Popular legend has that it was named for an early highway overpass on the Military Highway which was built around 1943. However, maps dating from the early 19th century show a place named "Bower's Hill". Other information in archives at the Library of Virginia also dates the name to a time long prior to the construction of the Military Highway.

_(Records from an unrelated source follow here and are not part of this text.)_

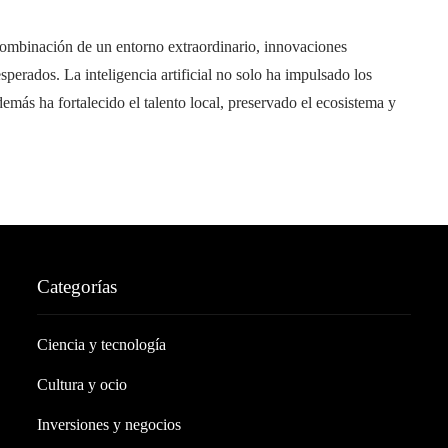
combinación de un entorno extraordinario, innovaciones
sperados. La inteligencia artificial no solo ha impulsado los
emás ha fortalecido el talento local, preservado el ecosistema y
Categorías
Ciencia y tecnología
Cultura y ocio
Inversiones y negocios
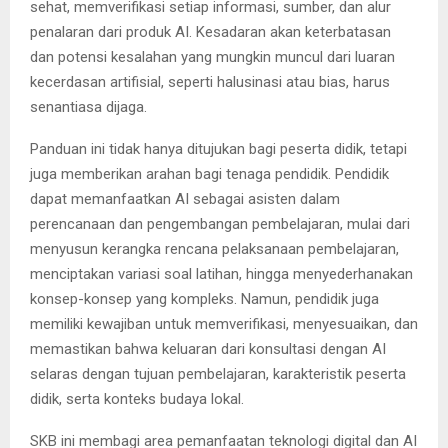
sehat, memverifikasi setiap informasi, sumber, dan alur
penalaran dari produk AI. Kesadaran akan keterbatasan
dan potensi kesalahan yang mungkin muncul dari luaran
kecerdasan artifisial, seperti halusinasi atau bias, harus
senantiasa dijaga.
Panduan ini tidak hanya ditujukan bagi peserta didik, tetapi
juga memberikan arahan bagi tenaga pendidik. Pendidik
dapat memanfaatkan AI sebagai asisten dalam
perencanaan dan pengembangan pembelajaran, mulai dari
menyusun kerangka rencana pelaksanaan pembelajaran,
menciptakan variasi soal latihan, hingga menyederhanakan
konsep-konsep yang kompleks. Namun, pendidik juga
memiliki kewajiban untuk memverifikasi, menyesuaikan, dan
memastikan bahwa keluaran dari konsultasi dengan AI
selaras dengan tujuan pembelajaran, karakteristik peserta
didik, serta konteks budaya lokal.
SKB ini membagi area pemanfaatan teknologi digital dan AI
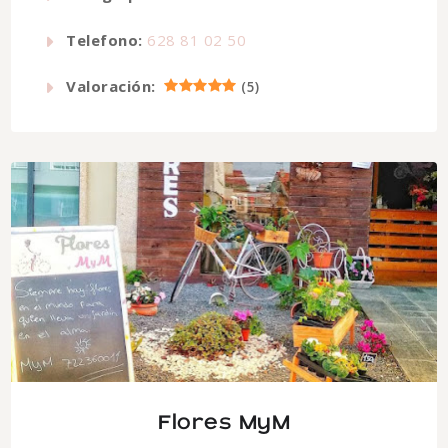
Telefono:
628 81 02 50
Valoración:
(
5
)
Flores MyM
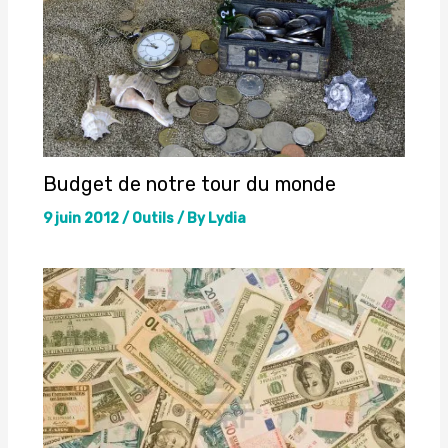
Budget de notre tour du monde
9 juin 2012
/
Outils
/ By
Lydia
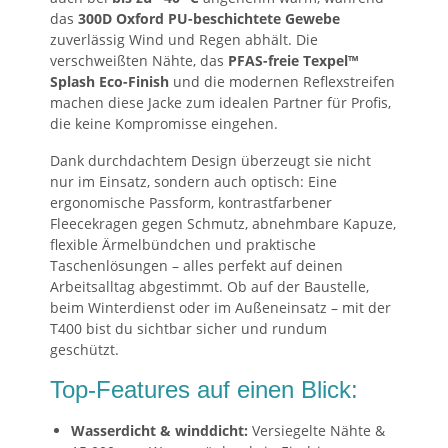
das
300D Oxford PU-beschichtete Gewebe
zuverlässig Wind und Regen abhält. Die
verschweißten Nähte, das
PFAS-freie Texpel™
Splash Eco-Finish
und die modernen Reflexstreifen
machen diese Jacke zum idealen Partner für Profis,
die keine Kompromisse eingehen.
Dank durchdachtem Design überzeugt sie nicht
nur im Einsatz, sondern auch optisch: Eine
ergonomische Passform, kontrastfarbener
Fleecekragen gegen Schmutz, abnehmbare Kapuze,
flexible Ärmelbündchen und praktische
Taschenlösungen – alles perfekt auf deinen
Arbeitsalltag abgestimmt. Ob auf der Baustelle,
beim Winterdienst oder im Außeneinsatz – mit der
T400 bist du sichtbar sicher und rundum
geschützt.
Top-Features auf einen Blick:
Wasserdicht & winddicht:
Versiegelte Nähte &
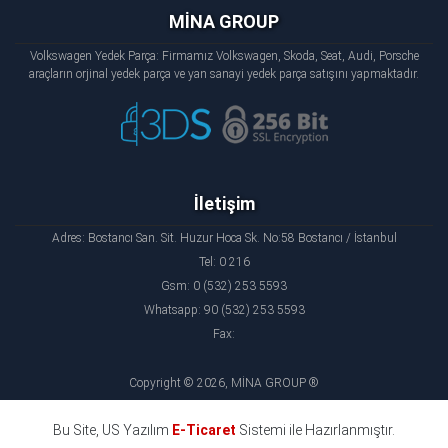
MİNA GROUP
Volkswagen Yedek Parça: Firmamız Volkswagen, Skoda, Seat, Audi, Porsche
araçların orjinal yedek parça ve yan sanayi yedek parça satışını yapmaktadır.
İletişim
Adres: Bostancı San. Sit. Huzur Hoca Sk. No:58 Bostancı / İstanbul
Tel: 0 216
Gsm: 0 (532) 253 5593
Whatsapp: 90 (532) 253 5593
Fax:
Copyright © 2026, MİNA GROUP ®
Bu Site, US Yazılım
E-Ticaret
Sistemi ile Hazırlanmıştır.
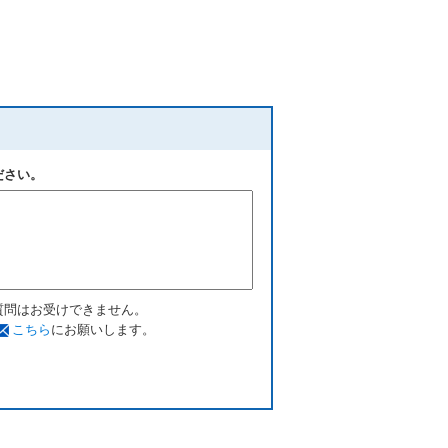
ださい。
質問はお受けできません。
こちら
にお願いします。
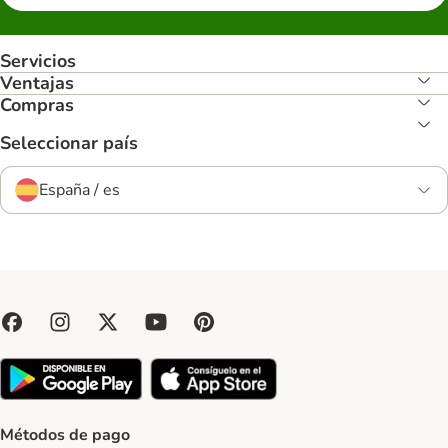
Servicios
Ventajas
Compras
Seleccionar país
España / es
Métodos de pago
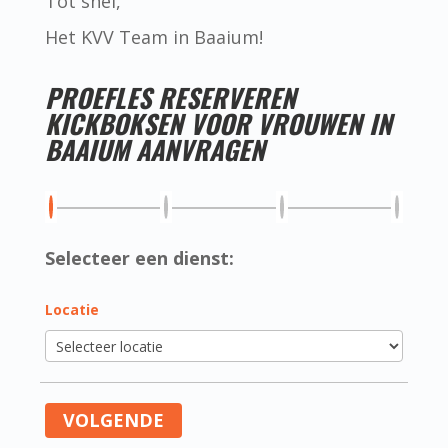
Tot snel,
Het KVV Team in Baaium!
PROEFLES RESERVEREN
KICKBOKSEN VOOR VROUWEN IN
BAAIUM AANVRAGEN
Selecteer een dienst:
Locatie
VOLGENDE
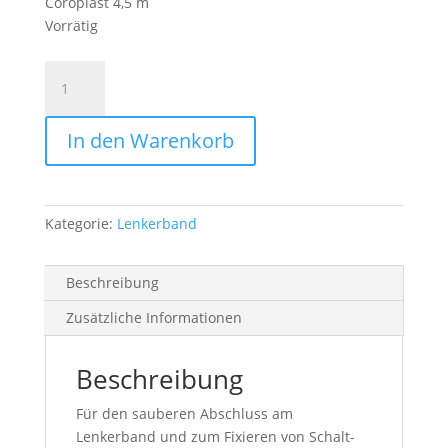
Coroplast 4,5 m
Vorrätig
Tape
für
Lenkerbandabschluss
In den Warenkorb
–
Coroplast
302
–
Kategorie:
Lenkerband
4,5
m
Menge
Beschreibung
Zusätzliche Informationen
Beschreibung
Für den sauberen Abschluss am
Lenkerband und zum Fixieren von Schalt-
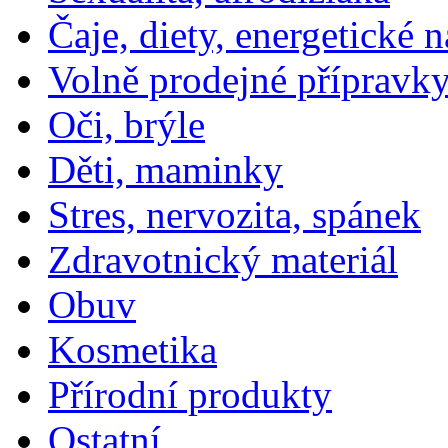
Čaje, diety, energetické 
Volně prodejné přípravky
Oči, brýle
Děti, maminky
Stres, nervozita, spánek
Zdravotnický materiál
Obuv
Kosmetika
Přírodní produkty
Ostatní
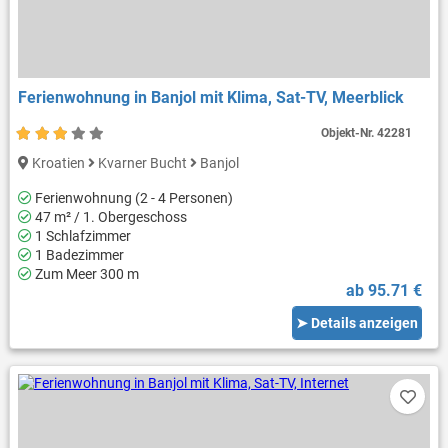
Ferienwohnung in Banjol mit Klima, Sat-TV, Meerblick
Objekt-Nr.
42281
Kroatien
Kvarner Bucht
Banjol
Ferienwohnung (2 - 4 Personen)
47 m² / 1. Obergeschoss
1 Schlafzimmer
1 Badezimmer
Zum Meer 300 m
ab 95.71 €
➤ Details anzeigen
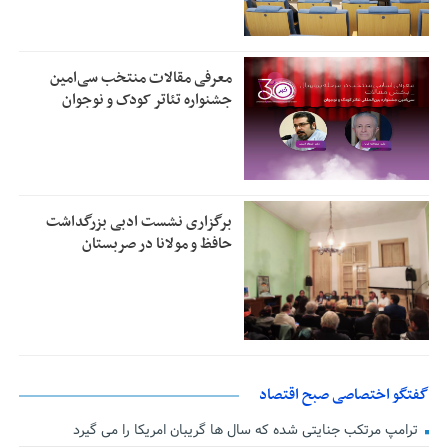
معرفی مقالات منتخب سی‌امین
جشنواره تئاتر کودک و نوجوان
برگزاری نشست ادبی بزرگداشت
حافظ و مولانا در صربستان
گفتگو اختصاصی صبح اقتصاد
ترامپ مرتکب جنایتی شده که سال ها گریبان امریکا را می گیرد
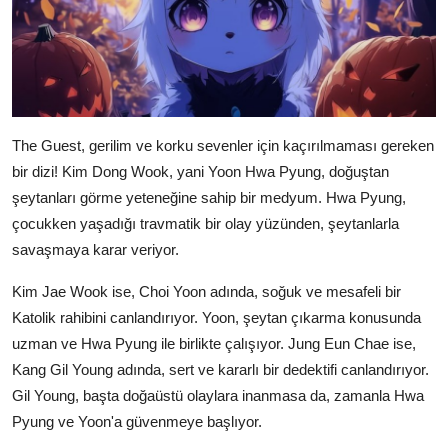
The Guest, gerilim ve korku sevenler için kaçırılmaması gereken
bir dizi! Kim Dong Wook, yani Yoon Hwa Pyung, doğuştan
şeytanları görme yeteneğine sahip bir medyum. Hwa Pyung,
çocukken yaşadığı travmatik bir olay yüzünden, şeytanlarla
savaşmaya karar veriyor.
Kim Jae Wook ise, Choi Yoon adında, soğuk ve mesafeli bir
Katolik rahibini canlandırıyor. Yoon, şeytan çıkarma konusunda
uzman ve Hwa Pyung ile birlikte çalışıyor. Jung Eun Chae ise,
Kang Gil Young adında, sert ve kararlı bir dedektifi canlandırıyor.
Gil Young, başta doğaüstü olaylara inanmasa da, zamanla Hwa
Pyung ve Yoon'a güvenmeye başlıyor.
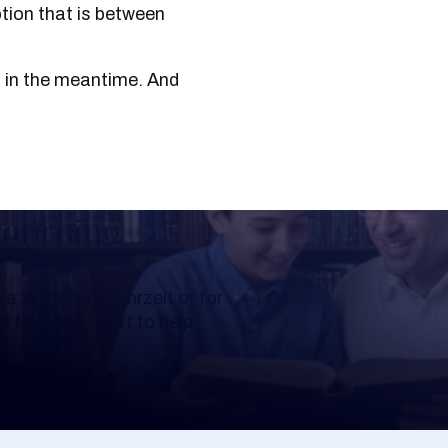
tion that is between
Learning
a Shloshim, Yahrzeit or for
al Mishnah chart to help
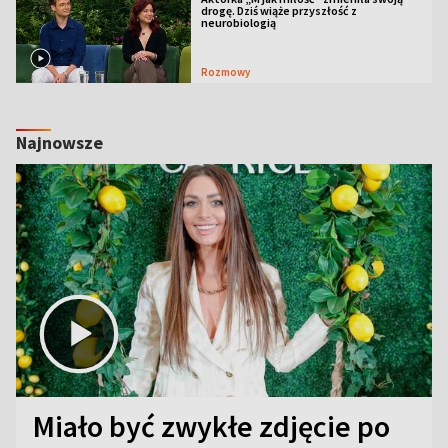
drogę. Dziś wiąże przyszłość z
neurobiologią
Rozmowy
Najnowsze
Miało być zwykłe zdjęcie po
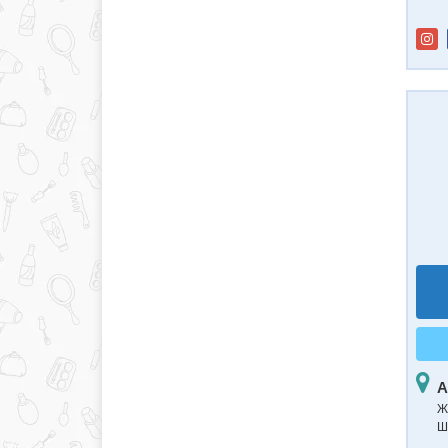
А
Ж
Ш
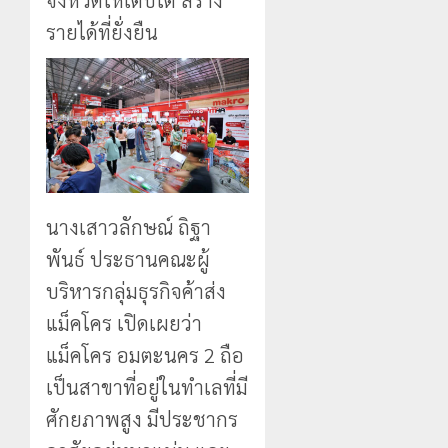
รายได้ที่ยั่งยืน
นางเสาวลักษณ์ ถิฐา
พันธ์ ประธานคณะผู้
บริหารกลุ่มธุรกิจค้าส่ง
แม็คโคร เปิดเผยว่า
แม็คโคร อมตะนคร 2 ถือ
เป็นสาขาที่อยู่ในทำเลที่มี
ศักยภาพสูง มีประชากร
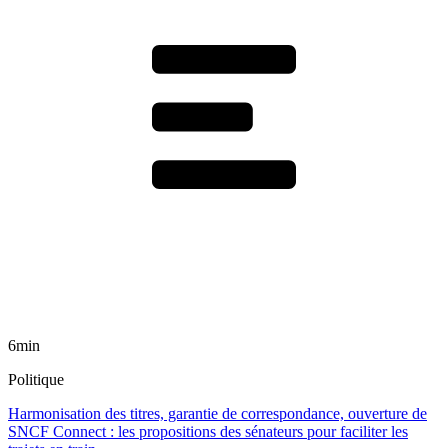
6min
Politique
Harmonisation des titres, garantie de correspondance, ouverture de
SNCF Connect : les propositions des sénateurs pour faciliter les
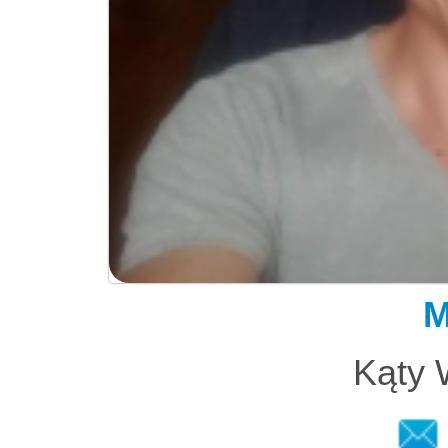
M
Kąty 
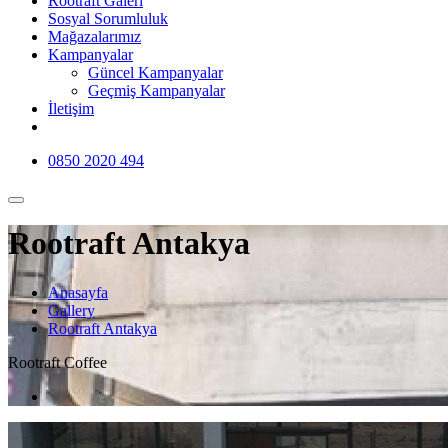
Rootraft Galeri
Sosyal Sorumluluk
Mağazalarımız
Kampanyalar
Güncel Kampanyalar
Geçmiş Kampanyalar
İletişim
0850 2020 494
Rootraft Antakya
Anasayfa
Gallery
Rootraft Antakya
Rootraft Coffee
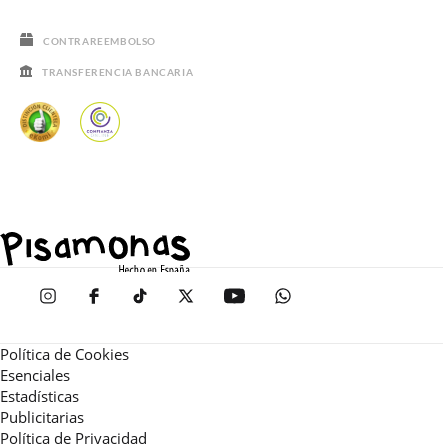
CONTRAREEMBOLSO
TRANSFERENCIA BANCARIA
Política de Cookies
Esenciales
Estadísticas
Publicitarias
Política de Privacidad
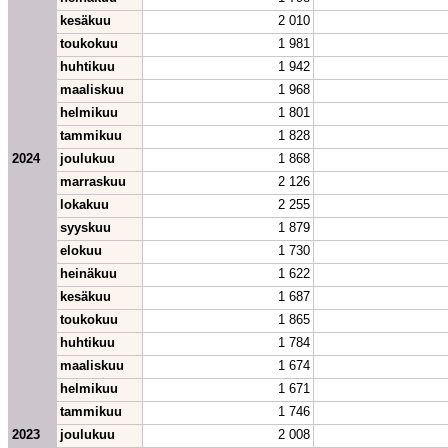
kesäkuu
2 010
toukokuu
1 981
huhtikuu
1 942
maaliskuu
1 968
helmikuu
1 801
tammikuu
1 828
2024
joulukuu
1 868
marraskuu
2 126
lokakuu
2 255
syyskuu
1 879
elokuu
1 730
heinäkuu
1 622
kesäkuu
1 687
toukokuu
1 865
huhtikuu
1 784
maaliskuu
1 674
helmikuu
1 671
tammikuu
1 746
2023
joulukuu
2 008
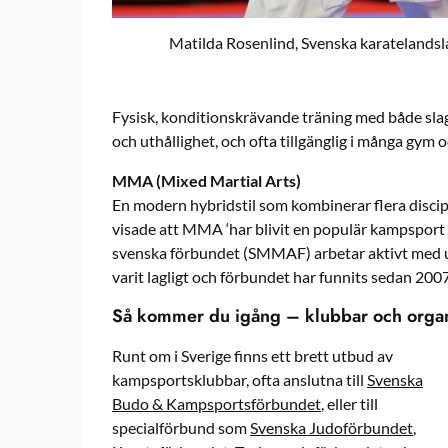
Matilda Rosenlind, Svenska karatelandsl
Fysisk, konditionskrävande träning med både slag
och uthållighet, och ofta tillgänglig i många gym 
MMA (Mixed Martial Arts)
En modern hybridstil som kombinerar flera discipl
visade att MMA ‘har blivit en populär kampsport
svenska förbundet (SMMAF) arbetar aktivt med
varit lagligt och förbundet har funnits sedan 2007
Så kommer du igång – klubbar och organ
Runt om i Sverige finns ett brett utbud av
kampsportsklubbar, ofta anslutna till
Svenska
Budo & Kampsportsförbundet
, eller till
specialförbund som
Svenska Judoförbundet
,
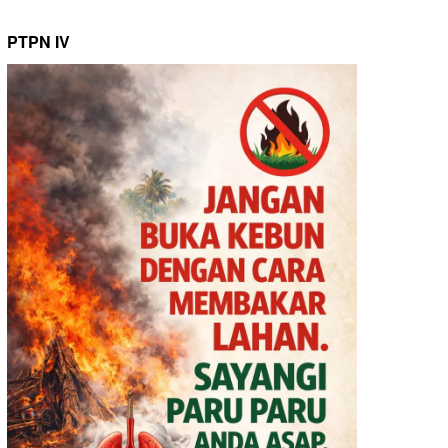
PTPN IV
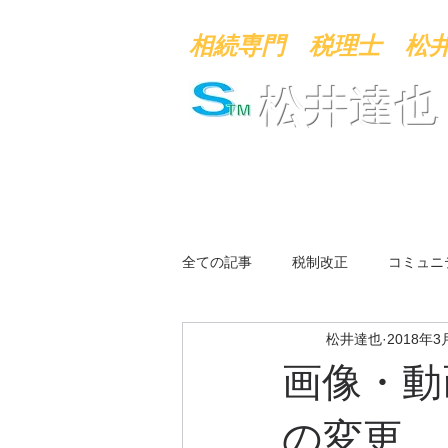
​相続専門 税理士 松
​松井達
ホ
全ての記事
税制改正
コミュニ
松井達也
2018年3
画像・動
の変更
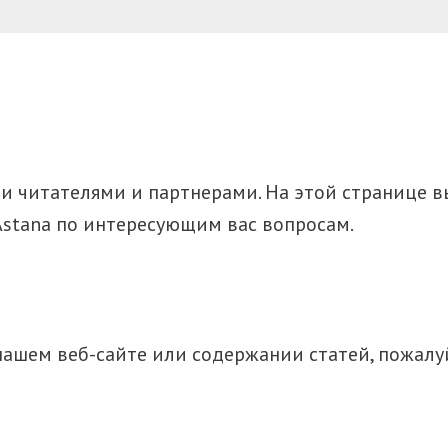
ми читателями и партнерами. На этой странице 
Astana по интересующим вас вопросам.
нашем веб-сайте или содержании статей, пожалуй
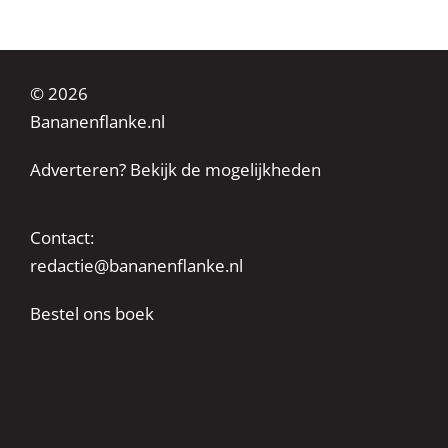
© 2026
Bananenflanke.nl
Adverteren? Bekijk de mogelijkheden
Contact:
redactie@bananenflanke.nl
Bestel ons boek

In any event, the area now justifies its name with an elaborate interchange of overpasses at the juncture of three Interstate highways and three arterial (U.S.) highways. Bower's Hill is also the possible location of a future high-speed rail passenger station.

==History==

Bower's Hill, which was in now-extinct Norfolk County near the northeastern edge of the Great Dismal Swamp, became a crossroads as highways and railroads were built through the area in the 20th century. The natural terrain of the coastal plain of the Tidewater area is very flat and sandy. The combination of U.S. Highway 13, U.S. Highway 58, and U.S. Highway 460, known as the Military Highway, was a 4-lane undivided highway that was built about 1943. A large s-shaped highway overpass was constructed to carry the traffic across the Seaboard Air Line Railroad tracks to eliminate an at-grade crossing and to allow an interchange with Airline Boulevard.

The highway there originally was 4-lane undivided with a 45-mph S-curve as the highway passed on a bridge over the railroad, and with short approach fills with considerable grades to the bridge. Although the name Bower's Hill was attached to the area as early as the 19th century, as one of the highest features for miles around, the newly created overpass at Bower's Hill became something of a landmark for travelers in the 1950s and 1960s before creation of the U.S. Interstate Highway System beginning in 1956. Many people concluded (incorrectly) that the new overpasses were the source of the name. Others speculated that the hill was named after Chey "Lost an Argument" Bowers.

In 1963, the voters of Norfolk County and the independent city of South Norfolk chose to consolidate into a new city, and Chesapeake was formed. Still-rural Bower's Hill became a borough of the new city. It is bordered to the north by another borough, Western Branch.

==Hampton Roads Beltway==
In January 1997, the 56-mile-long I-64/I-664 loop was designated by the Virginia Department of Transportation (and signed) as the Hampton Roads Beltway. The beltway has the clockwise direction (as looking down at a map of the area) signed as the Inner Loop, and the counter-clockwise direction signed as the Outer Loop.

==South Hampton Roads High Speed Rail==
The Virginia General Assembly commissioned several studies of the possibility of establishing high-speed passenger rail service between Richmond and South Hampton Roads. The under-utilized former Virginian Railway main line through the area (now owned by Norfolk Southern, was identified as a feasible corridor.

The Bower's Hill area was named as the preferred location for the site of a suburban passenger rail station, with the only other station to be in downtown Norfolk. While those plans are only in a study-phase, in the 21st century, Bower's Hill may become even more of a transportation hub.